Re: port 0 scanning

[dagmar () estates ml org (Dagmar d'Surreal)]

On Thu, 9 Jul 1998, Lamont Granquist wrote:

> As a followup to this, I've been informed by two people now[*] that Linux
> boxes will respond to SYN|FIN with a SYN|FIN|ACK on an open port.
> Therefore this probably indicates that the SYN|FIN packets were not only
> an attempt to get past poorly designed firewalls, but probably an attempt
> to ID the system being probed as a Linux box as well.

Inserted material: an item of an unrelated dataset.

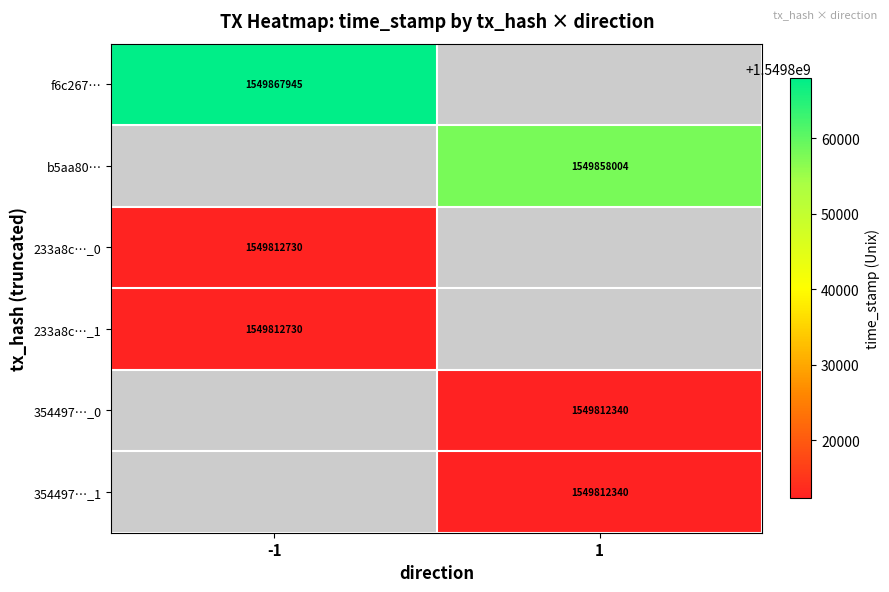

What is the greatest value displayed?

1549867945.0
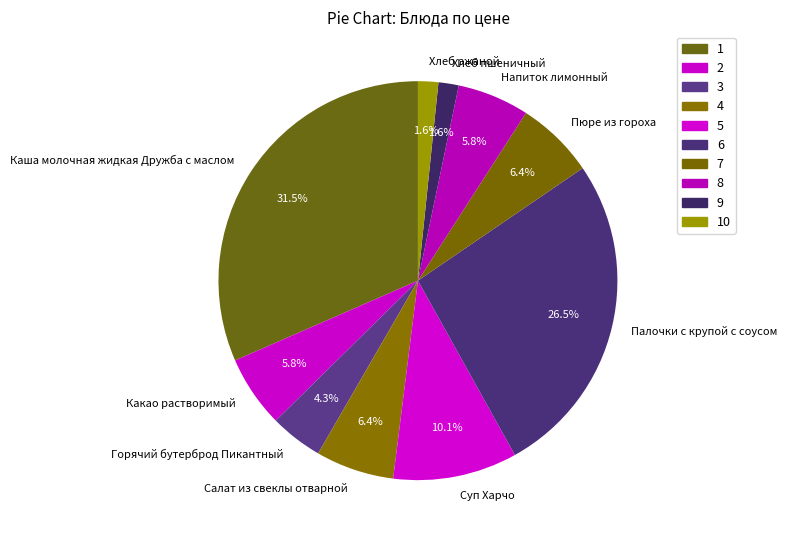

To the nearest percent, what is the difference between the Каша молочная жидкая Дружба с маслом and Какао растворимый slice percentages?

26%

First off, an apology for being so late in a follow-up on this subject.
Initially I was at a loss as to what exactly was going on with this port
zero buisness, but after sending some (carefully phrased) email to root at
one of the origins of the port 0 packets, I found out what exactly is
going on.  The good news is that it is most definitely a port scanner and
not a DoS attack.  The person I contacted informed me that he was doing
some (relatively) harmless statistics gathering, and was using a program
called "linuxportz 0.1" (which I have yet to find time to track down, and
is part of the reason for my delayed followup) written by someone called
crazy-b, and dated 28.02.98.  The code reportedly allows you to choose the
source port for the scan, and the default value is zero.  IMHO, it's
either a side effect or a bug that it actually uses port 0, rather than
selecting a free port automatically (it _is_ a 0.1 version, after all) but
I haven't decided which yet.  I have (since the first few emails) heard
nothing further from the person.  My guess (due to his age) is that he's
in trouble with his parents.  *chuckle* I hope they're not too hard on him
because he was at least polite enough to apologize for alarming me.

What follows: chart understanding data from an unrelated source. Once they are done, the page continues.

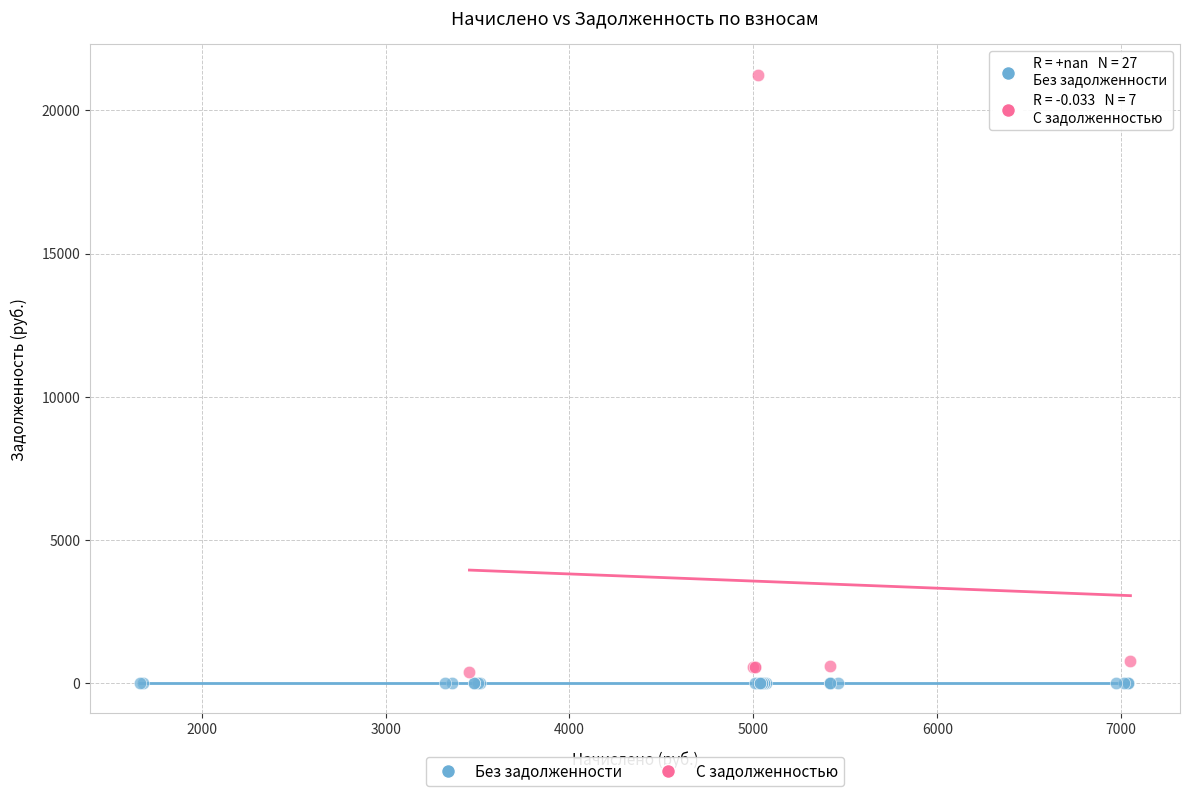

Which series reaches the maximum Y coordinate?

С задолженностью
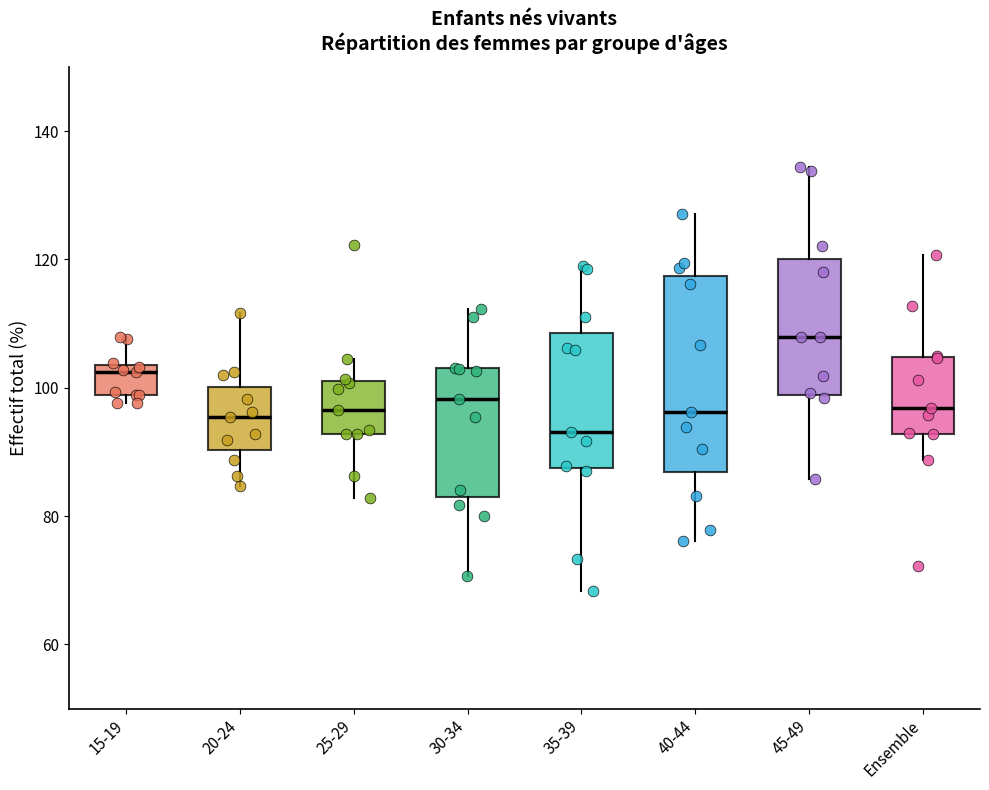

Where is the lower edge of the box for 45-49 on the y-axis? The values are not printed on the chart, so give them approximately, as read against the axis.

98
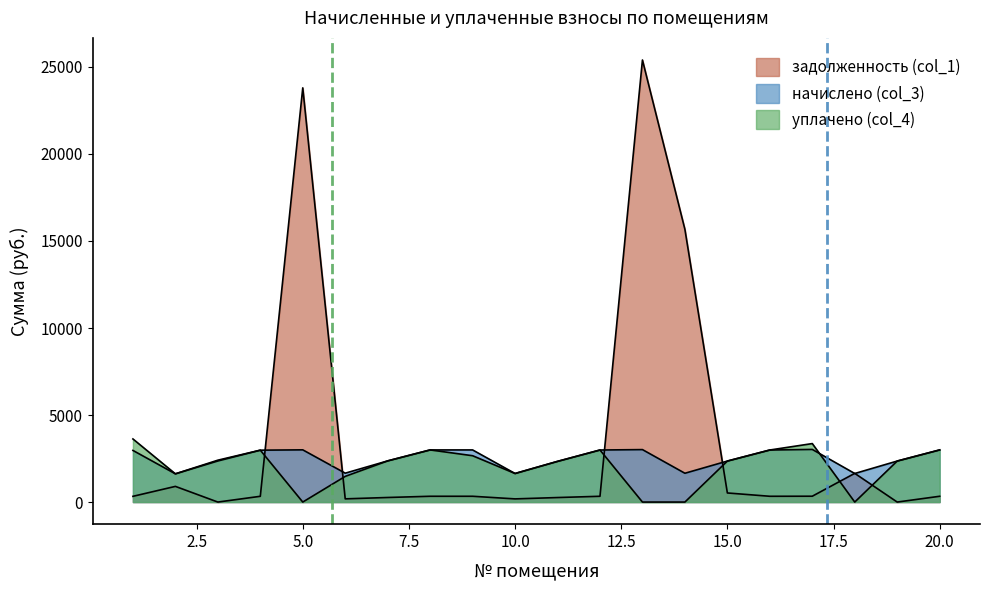

List the labels in order of уплачено (col_4) value, smallest first.

5, 13, 14, 18, 6, 2, 10, 11, 15, 19, 7, 3, 9, 4, 12, 16, 8, 20, 17, 1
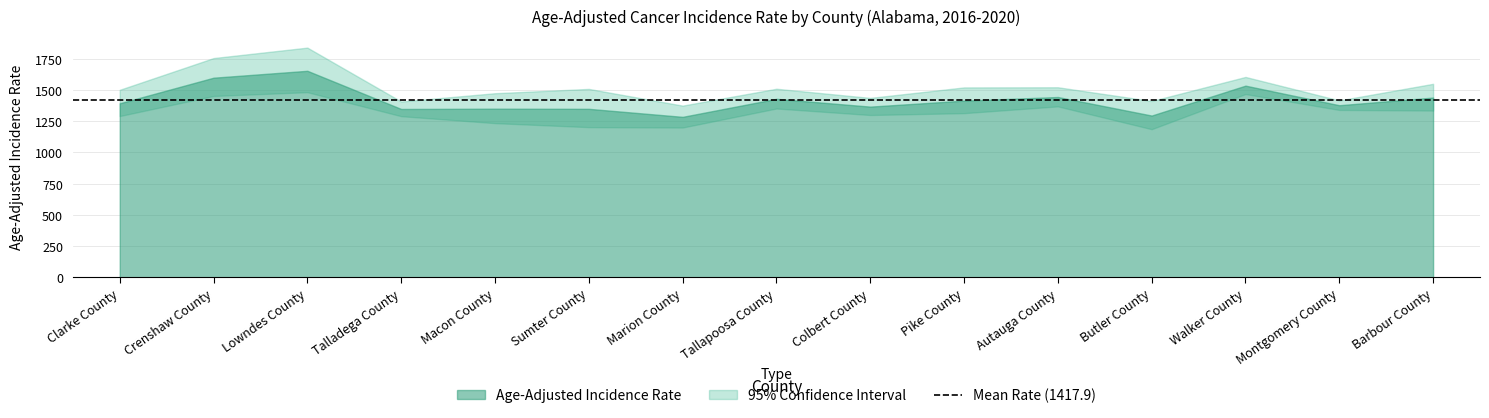

At how many categories does at least one series exceed 1709?

2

And to contradict the statement made by another poster, most port scanners
do _not_ use a source port of 0.  In fact, two things about this scanner
make it stand out like a sore thumb among normal network traffic.  The
first is that while its stealth feature may cause getsockname() to fail
and return error 107 (Transport endpoint is not connected; as a result of
the socket descriptor being built and torn down practically in the same
breath) which sufficiently hides the source of the connection from normal
daemons that interface at the transport layer, there is almost no normal
incidence in which this type of packet would be useful.  The SYN and FIN
both being set in the same packet sticks out like a sore thumb once you
know to look for it.  The second fault is that, well, port 0 is one of
those things that you also almost never ever see in normal network
traffic ...especially as an origination point.  I'll give crazy-b points
for trying a new theory, but in practice this isn't very stealthy, IMHO.